▶ **Entries supplied**
________
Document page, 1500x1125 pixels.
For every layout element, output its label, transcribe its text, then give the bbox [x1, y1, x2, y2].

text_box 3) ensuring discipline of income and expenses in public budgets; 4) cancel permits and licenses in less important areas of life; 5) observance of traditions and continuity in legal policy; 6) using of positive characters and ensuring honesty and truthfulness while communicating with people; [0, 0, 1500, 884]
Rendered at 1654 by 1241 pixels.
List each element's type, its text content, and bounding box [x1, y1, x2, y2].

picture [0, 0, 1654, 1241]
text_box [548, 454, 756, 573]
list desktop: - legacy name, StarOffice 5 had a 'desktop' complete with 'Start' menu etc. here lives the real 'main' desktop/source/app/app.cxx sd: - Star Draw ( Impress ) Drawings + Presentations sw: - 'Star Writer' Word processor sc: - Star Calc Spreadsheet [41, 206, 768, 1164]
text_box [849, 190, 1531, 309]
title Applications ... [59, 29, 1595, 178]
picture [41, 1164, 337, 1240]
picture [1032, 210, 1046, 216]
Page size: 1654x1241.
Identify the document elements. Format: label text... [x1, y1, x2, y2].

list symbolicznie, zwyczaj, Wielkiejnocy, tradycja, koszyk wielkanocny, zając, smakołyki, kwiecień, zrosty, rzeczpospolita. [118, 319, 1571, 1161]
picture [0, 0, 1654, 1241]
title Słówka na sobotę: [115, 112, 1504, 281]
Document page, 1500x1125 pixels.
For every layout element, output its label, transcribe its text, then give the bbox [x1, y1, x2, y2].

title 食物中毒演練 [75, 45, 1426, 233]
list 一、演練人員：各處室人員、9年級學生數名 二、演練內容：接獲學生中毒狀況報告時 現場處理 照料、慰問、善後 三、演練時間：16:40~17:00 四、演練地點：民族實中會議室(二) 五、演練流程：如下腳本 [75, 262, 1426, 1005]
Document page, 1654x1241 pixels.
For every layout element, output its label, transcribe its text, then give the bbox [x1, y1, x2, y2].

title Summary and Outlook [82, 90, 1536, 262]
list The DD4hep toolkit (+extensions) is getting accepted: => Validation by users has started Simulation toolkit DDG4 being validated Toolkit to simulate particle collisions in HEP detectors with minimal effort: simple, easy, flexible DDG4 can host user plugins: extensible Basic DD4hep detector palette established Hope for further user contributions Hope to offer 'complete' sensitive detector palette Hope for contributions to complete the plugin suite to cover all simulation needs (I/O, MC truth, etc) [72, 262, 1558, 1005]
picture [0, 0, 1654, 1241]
________
▶ **Short task**
Please format the rows from the line with "Document page, 1654x1241 pixels." up to and including the line with "title Summary and Outlook [82, 90, 1536, 262]" as a two-column CSV with the headers instruction and output. Give one line per row, put each value in a single quoted field, and replace every line break with a space.

▶ **Solution to this problem**
instruction,output
"Document page, 1654x1241 pixels. For every layout element, output its label, transcribe its text, then give the bbox [x1, y1, x2, y2].","title Summary and Outlook [82, 90, 1536, 262]"